Tunisian mourners carry the coffin of assassinated opposition leader Mohamed Brahmi
Tunisia's Islamist Prime Minister Ali Larayedh on Tuesday accused the country's main Salafist movement, Ansar al-Sharia, of "liaising" with al-Qaeda and of being behind the assassinations
of two opposition politicians.
Ansar al-Sharia "is responsible for the assassinations of (Chokri) Belaid and (Mohamed) Brahmi, as well as our martyrs in the police and the national army," Larayedh told a news conference, referring to the two politicians killed in separate attacks in February and July.
"We have decided to class Ansar al-Sharia as a 'terrorist organisation,'" he added.
"Ansar al-Sharia is liaising with AQIM (Al-Qaeda in the Islamic Maghreb)," said Larayedh, while pledging that Tunisia would fight against the group "whatever the sacrifices."
The assassinations of Belaid and Brahmi, within just six months of each other, both triggered crises in the North African country, with Belaid's murder in February eventually bringing down the government of then Islamist premier Hamadi Jebali.

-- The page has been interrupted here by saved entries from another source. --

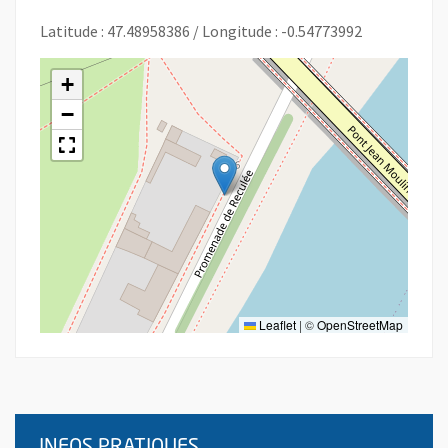
Latitude : 47.48958386 / Longitude : -0.54773992
+
−
Leaflet
|
©
OpenStreetMap
INFOS PRATIQUES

The killing of Brahmi, on July 25, has also sparked mass protests and calls for the resignation of the government led by Ennahda, the moderate Islamist party of Jebali and Larayedh.
While the authorities had already accused members of Ansar al-Sharia of involvement in the two killings, they had not held the movement itself responsible.

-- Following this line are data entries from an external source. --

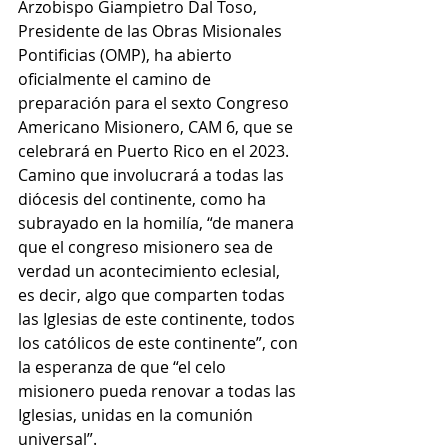
Arzobispo Giampietro Dal Toso, 
Presidente de las Obras Misionales 
Pontificias (OMP), ha abierto 
oficialmente el camino de 
preparación para el sexto Congreso 
Americano Misionero, CAM 6, que se 
celebrará en Puerto Rico en el 2023. 
Camino que involucrará a todas las 
diócesis del continente, como ha 
subrayado en la homilía, “de manera 
que el congreso misionero sea de 
verdad un acontecimiento eclesial, 
es decir, algo que comparten todas 
las Iglesias de este continente, todos 
los católicos de este continente”, con 
la esperanza de que “el celo 
misionero pueda renovar a todas las 
Iglesias, unidas en la comunión 
universal”.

Larayedh also said the extremist group was supporting an armed jihadist cell which the Tunisian army has been hunting for months, in the remote Mount Chaambi region along the Algerian border.
More than 10 soldiers have been killed since the army intensified its operations there at the end of July.
"This organisation is implicated in the terrorist operations in Tunisia," Larayedh said.
"It is responsible for a weapons storage network, it is responsible for planning assassinations, and attacks against security and army posts," he added.
The Tunisian premier said his claims were based on evidence and the "confessions of suspects."
"Everyone belonging to this organisation must assume complete responsibility for belonging to a terrorist organisation."
The Ennahda-led government has been strongly criticised for failing to rein in Tunisia's extremist groups, especially Ansar al-Sharia, which the Islamist party initially favoured dialogue with.
But in recent months it has taken a much tougher stand towards the Salafist movement, which was also blamed for a deadly attack on the US embassy last September.
Ansar al-Sharia's leader, Saif Allah Bin Hussein, a former Al-Qaeda fighter in Afghanistan known as Abu Iyadh, was accused of orchestrating the attack and has been on the run from the police ever since.
The Salafist group has always denied any involvement in the violence that has intermittently rocked Tunisia since the revolution that toppled president Zine El Abidine Ben Ali in January 2011, insisting that its activities were focused on preaching.
But in May Abu Iyadh threatened to wage "war" against the government, after the authorities banned his movement's annual congress and sent reinforcements to combat jihadists in the western border region.